Siric piegò la pancia sulle ginocchia e sbuffò un paio di volte, tendendosi incuriosito a guardarlo.
«Che cos’è, Nobile Comandante? Che cos’è? Hai rubato il giocattolo ad un marmocchio del villaggio?»
Hunold sollevò l’oggetto nel cavo della mano. Sebbene fosse modellato rozzamente, la forma era piuttosto evidente… una barca, E per albero c’era uno stecco spezzato.
«Questa, Voce Reverendissima,» rispose sottovoce Hunold, «è la possente nave, o una delle possenti navi che abbiamo visto avventarsi verso la catastrofe, questa notte. Sì, è un giocattolo: ma non uno dei soliti. E per la sicurezza di Karsten debbo chiederti, Nobile Fulk, quali rapporti intrattieni con le figlie delle tenebre… le streghe di Estcarp.»
Fulk, punto sul vivo, fissò la barca di legno. Il suo volto impallidì, poi si oscurò, quando il sangue lo invase. Ma lottò furiosamente per calmarsi. Se avesse sbagliato, ora, avrebbe perduto la partita.
«Avrei mandato gli spigolatori alle scogliere per ricevere una flotta di barche giocattolo e per saccheggiarle?» Riuscì a simulare una serenità che non provava. «Immagino che tu l’abbia ripescato dal mare questa mattina, Nobile Comandante. Ma che cosa t’induce a credere che facesse parte di una magia di Estcarp, o che le navi viste da noi fossero nate da questo trucco?»

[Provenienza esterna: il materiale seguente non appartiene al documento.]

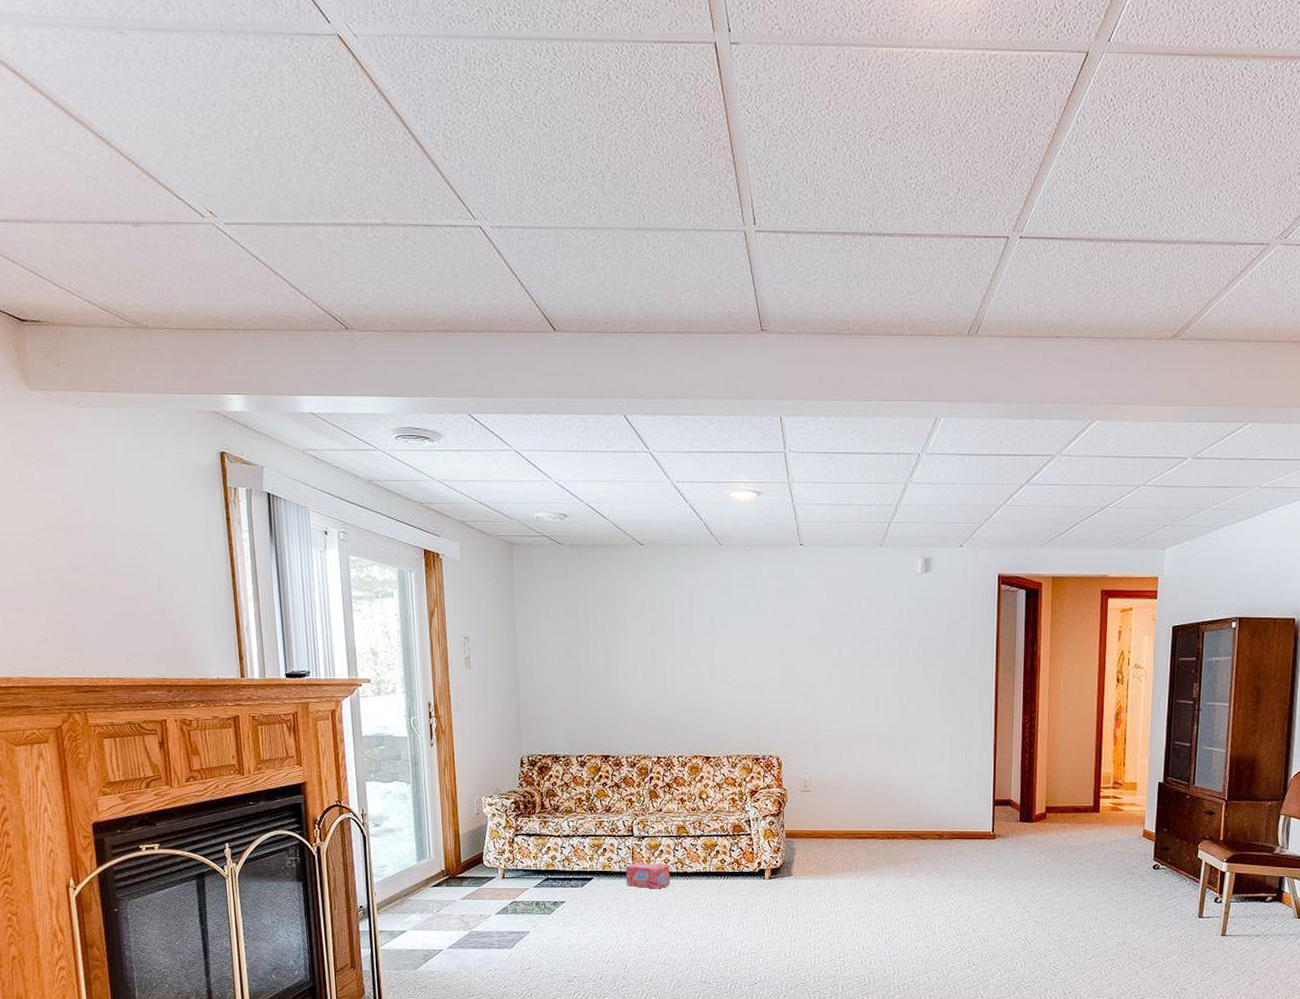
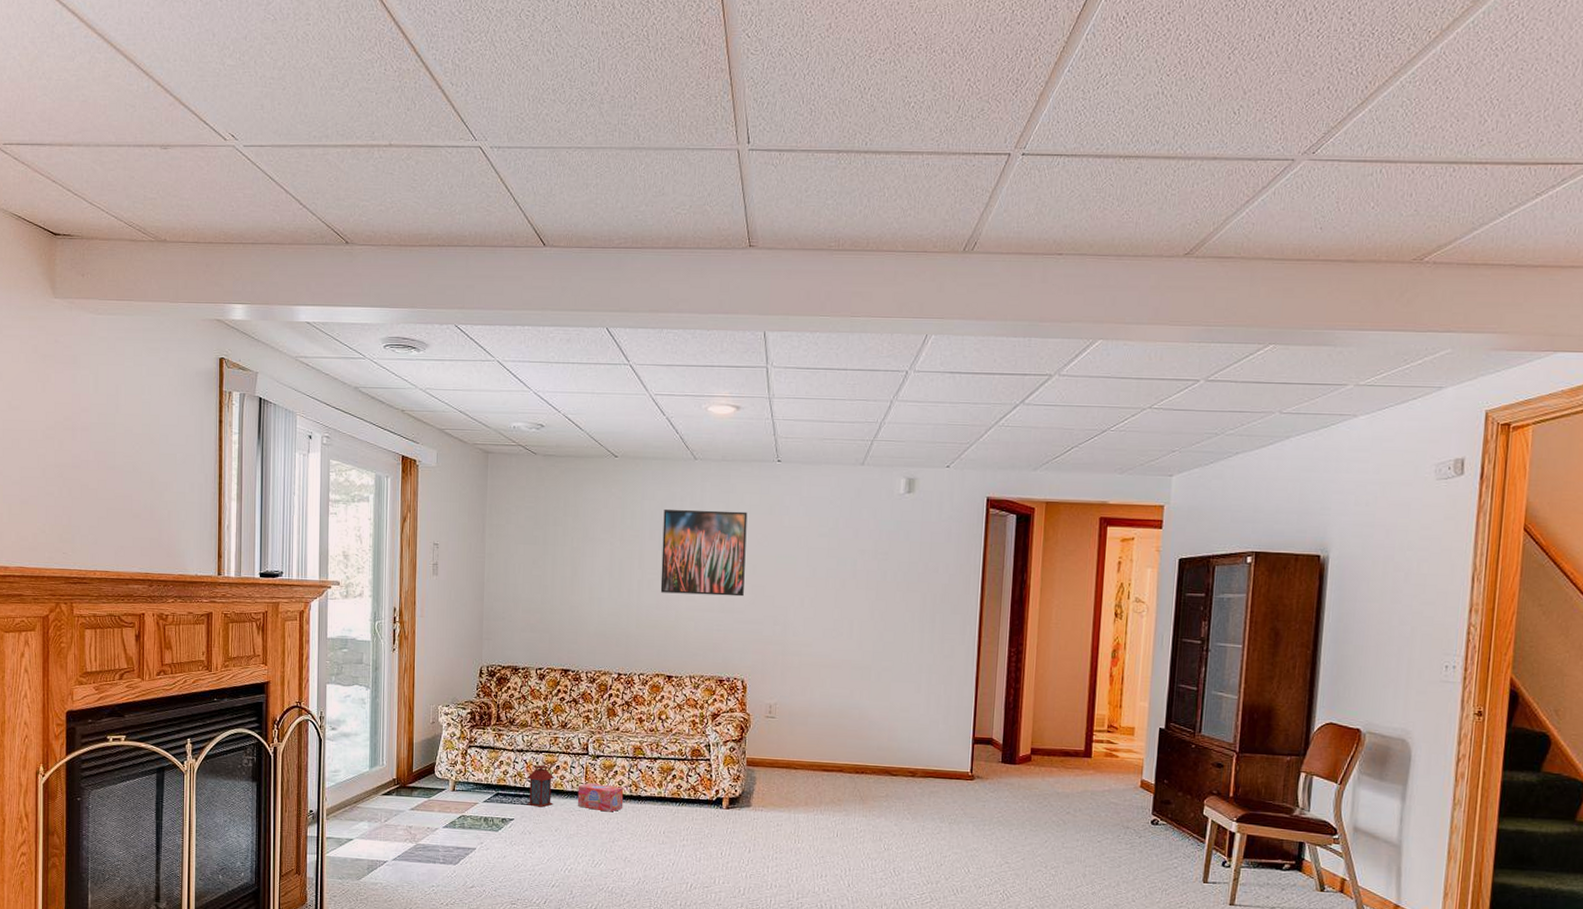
lantern: none [574,840,603,889] -> present [526,756,554,807]
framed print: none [692,595,774,678] -> present [660,509,748,597]

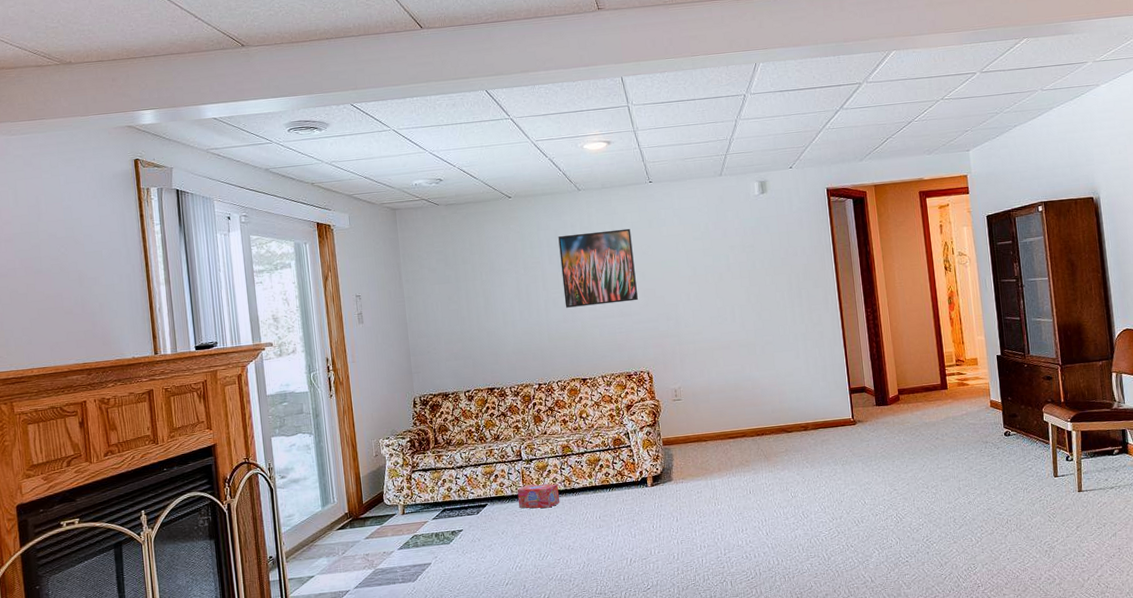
lantern: present [526,756,554,807] -> none [469,469,497,515]

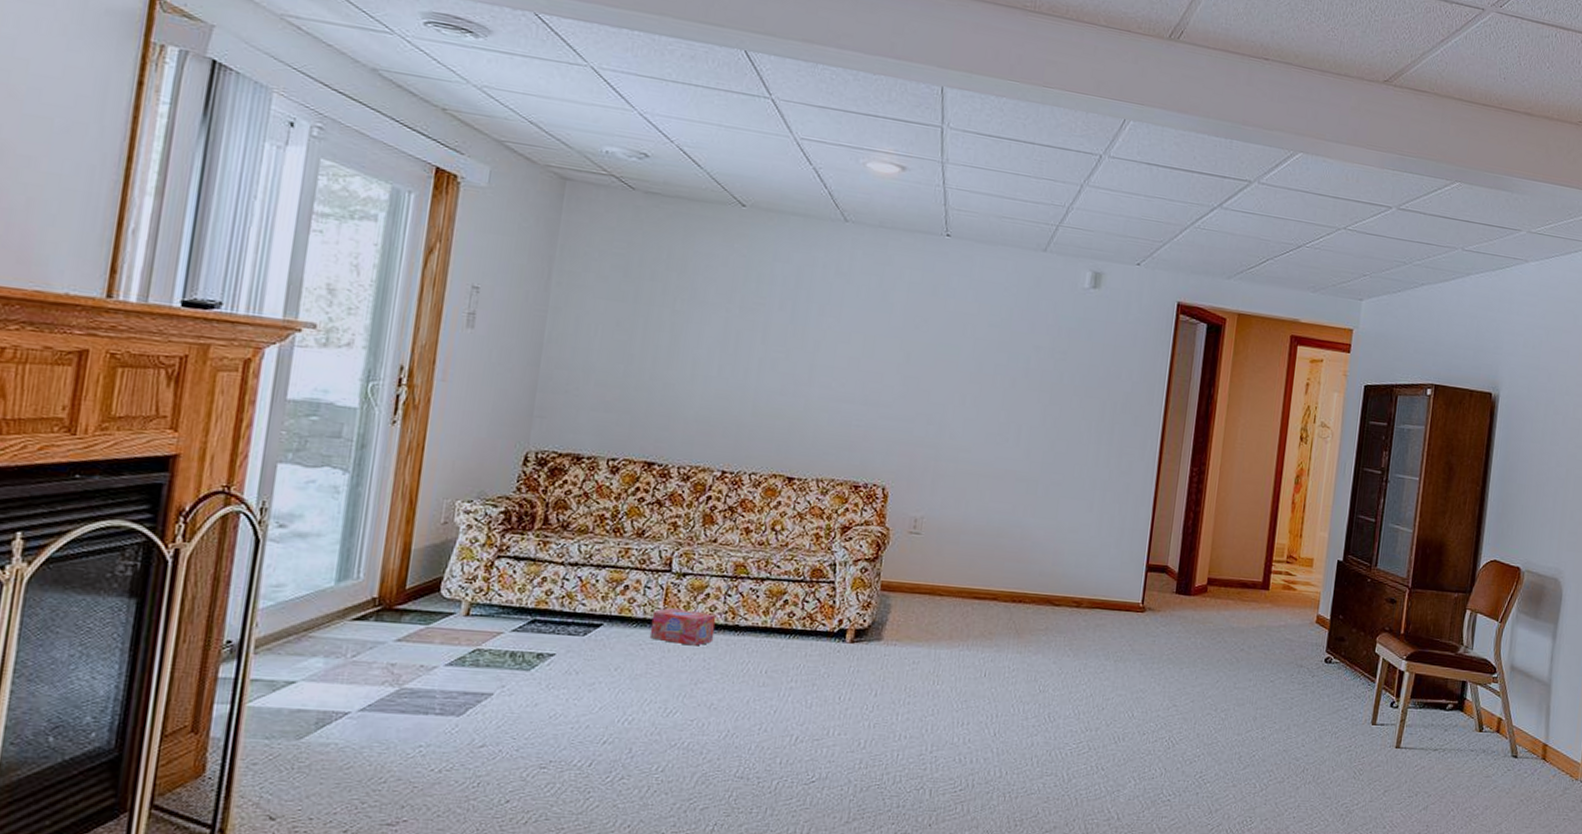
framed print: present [558,228,638,308] -> none [787,276,906,388]

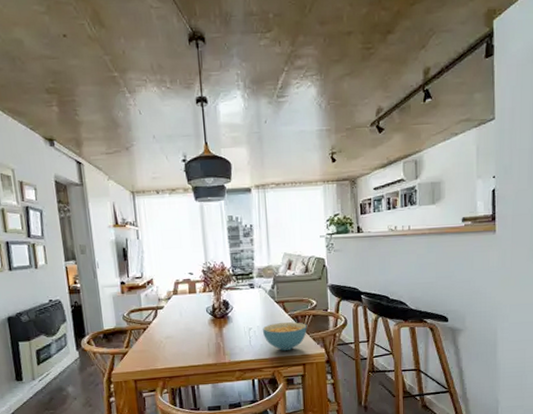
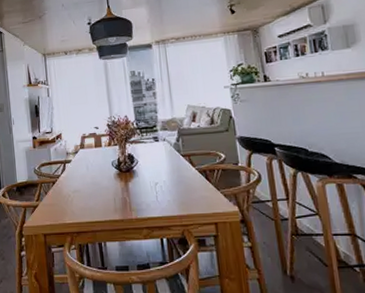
cereal bowl: present [262,322,307,351] -> none [168,177,217,208]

«Questa è stata raccolta sulla sabbia stamattina, sì,» ammise Hunold. «E conosco da un pezzo le illusioni delle streghe. A conferma, abbiamo trovato qualcosa d’altro sulla spiaggia, i miei uomini ed io; un grande tesoro, tale da rivaleggiare con quelli che ci hai mostrati e che il mare ha portato alla tua fortezza. Marc; Jothen!» Alzò la voce, e due scudieri del Duca entrarono, portando una prigioniera strettamente legata, che sembravano trattare con evidente imbarazzo.
Fulk era abituato a vedere prigionieri incrostati di sale e strappati alle fauci del mare, e li trattava in modo sbrigativo. Ed una volta, per giunta, s’era trovato di fronte ad un problema identico e l’aveva risolto per il meglio. Hunold lo aveva sconvolto, ma solo per un momento. Ormai aveva ritrovato tutta la sua sicurezza.